Why Microcontrollers are a good AI companion
This YouTube video discusses the implications of artificial intelligence (AI) on microcontroller projects and programming in general. Key takeaways include:
AI and Rules:
- AI excels at finding rules (pattern recognition), not defining them. Humans define rules through strategic decision-making and choices, a process AI currently cannot replicate. This is a crucial distinction, emphasizing the human element in high-level decision-making and strategy.
- Three types of rules: Created rules (ethical, legal, etc.), discovered rules (physical laws), and formulas (mathematical equations). AI’s strength lies in discovering rules from data.
- AI’s two phases: Training (learning rules from data) and inference (applying learned rules). Training is resource-intensive; inference is relatively efficient.
AI and Programming:
- AI as a new compiler: AI can automate parts of programming by generating code based on prompts (a new programming language). However, writing effective prompts requires human skill and understanding of the problem.

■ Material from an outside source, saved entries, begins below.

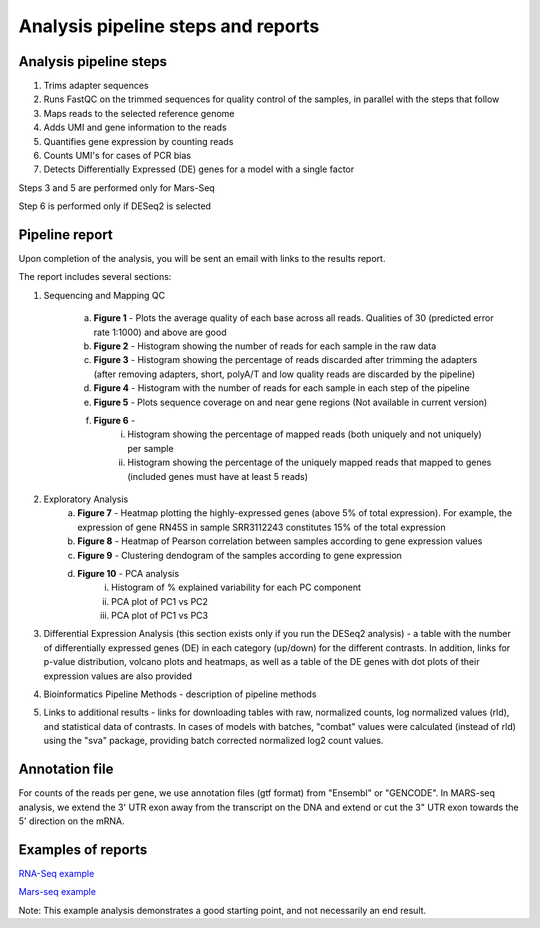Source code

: Analysis pipeline steps and reports
###################################

Analysis pipeline steps
-----------------------

1. Trims adapter sequences

2. Runs FastQC on the trimmed sequences for quality control of the samples, in parallel with the steps that follow

3. Maps reads to the selected reference genome

4. Adds UMI and gene information to the reads

5. Quantifies gene expression by counting reads

6. Counts UMI's for cases of PCR bias

7. Detects Differentially Expressed (DE) genes for a model with a single factor

Steps 3 and 5 are performed only for Mars-Seq

Step 6 is performed only if DESeq2 is selected

.. image:: ../figures/pipeline.png


Pipeline report
---------------

Upon completion of the analysis, you will be sent an email with links to the results report.

The report includes several sections:

1. Sequencing and Mapping QC

    a. **Figure 1** - Plots the average quality of each base across all reads. Qualities of 30 (predicted error rate 1:1000) and above are good

    b. **Figure 2** - Histogram showing the number of reads for each sample in the raw data
    c. **Figure 3** - Histogram showing the percentage of reads discarded after trimming the adapters (after removing adapters, short, polyA/T and low quality reads are discarded by the pipeline)
    d. **Figure 4** - Histogram with the number of reads for each sample in each step of the pipeline
    e. **Figure 5** - Plots sequence coverage on and near gene regions (Not available in current version)
    f. **Figure 6** -
        i.  Histogram showing the percentage of mapped reads (both uniquely and not uniquely) per sample
        ii. Histogram showing the percentage of the uniquely mapped reads that mapped to genes (included genes must have at least 5 reads)
2. Exploratory Analysis
    a. **Figure 7** - Heatmap plotting the highly-expressed genes (above 5% of total expression). For example, the expression of gene RN45S in sample SRR3112243 constitutes 15% of the total expression
    b. **Figure 8** - Heatmap of Pearson correlation between samples according to gene expression values
    c. **Figure 9** - Clustering dendogram of the samples according to gene expression
    d. **Figure 10** - PCA analysis
        i. Histogram of % explained variability for each PC component
        ii. PCA plot of PC1 vs PC2
	iii. PCA plot of PC1 vs PC3

3. Differential Expression Analysis (this section exists only if you run the DESeq2 analysis) - a table with the number of differentially expressed genes (DE) in each category (up/down) for the different contrasts.  In addition, links for p-value distribution, volcano plots and heatmaps, as well as a table of the DE genes with dot plots of their expression values are also provided

4. Bioinformatics Pipeline Methods - description of pipeline methods

5. Links to additional results - links for downloading tables with raw, normalized counts, log normalized values (rld), and statistical data of contrasts. In cases of models with batches, "combat" values were calculated (instead of rld) using the "sva" package, providing batch corrected normalized log2 count values.


Annotation file
---------------

For counts of the reads per gene, we use annotation files (gtf format) from "Ensembl" or "GENCODE". In MARS-seq analysis, we extend the 3' UTR exon away from the transcript on the DNA and extend or cut the 3" UTR exon towards the 5' direction on the mRNA.

Examples of reports
-------------------

`RNA-Seq example <https://utap-demo.weizmann.ac.il/reports/20230613_081343_test/test_20230613_081343/report.html>`_

`Mars-seq example <https://utap-demo.weizmann.ac.il/reports/20230520_231819_test/test_umi_counts_20230520_231819/report.html>`_

Note: This example analysis demonstrates a good starting point, and not necessarily an end result.

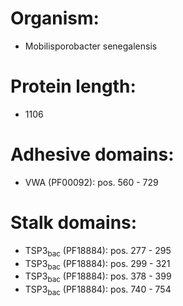 * Organism:
- Mobilisporobacter senegalensis
* Protein length:
- 1106
* Adhesive domains:
- VWA (PF00092): pos. 560 - 729
* Stalk domains:
- TSP3_bac (PF18884): pos. 277 - 295
- TSP3_bac (PF18884): pos. 299 - 321
- TSP3_bac (PF18884): pos. 378 - 399
- TSP3_bac (PF18884): pos. 740 - 754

- AI’s role in automating existing processes: AI can learn rules from past transactions to automate business processes without writing conventional code. This saves time and resources in implementing existing rules.
- Challenges of replacing conventional programming with AI: AI systems are not always predictable, may “hallucinate” (produce incorrect outputs), and pose challenges for testing and ensuring compliance with regulations.
A Hybrid Approach:
- AI agents as orchestrators: A blend of AI and conventional programming is suggested. AI agents can decide which conventional systems are needed, generate specifications, and manage the execution, while existing systems handle the precise, predictable tasks. This combines AI’s pattern recognition with the reliability of conventional programming.
- N8n and similar frameworks: These tools facilitate the integration of AI agents with existing business systems.
Microcontrollers and AI:
- Practical application: The video demonstrates a project using an ESP32-CAM, a cloud AI service (ChatGPT API), and a motion sensor to control a cat water fountain. Only when a cat is detected does the pump activate. This illustrates how microcontrollers can connect AI to the physical world.
- Future potential: The presenter envisions future applications like automated garage door opening based on license plate recognition or preventing pets from entering a cat door with undesirable items.
Overall:
The video argues that AI won’t replace programmers entirely but will significantly change the nature of programming. The future likely involves a hybrid approach, leveraging AI’s strengths in pattern recognition and automation while relying on conventional systems for precision, reliability, and compliance. Microcontrollers will play a crucial role in bridging the gap between AI and the physical world.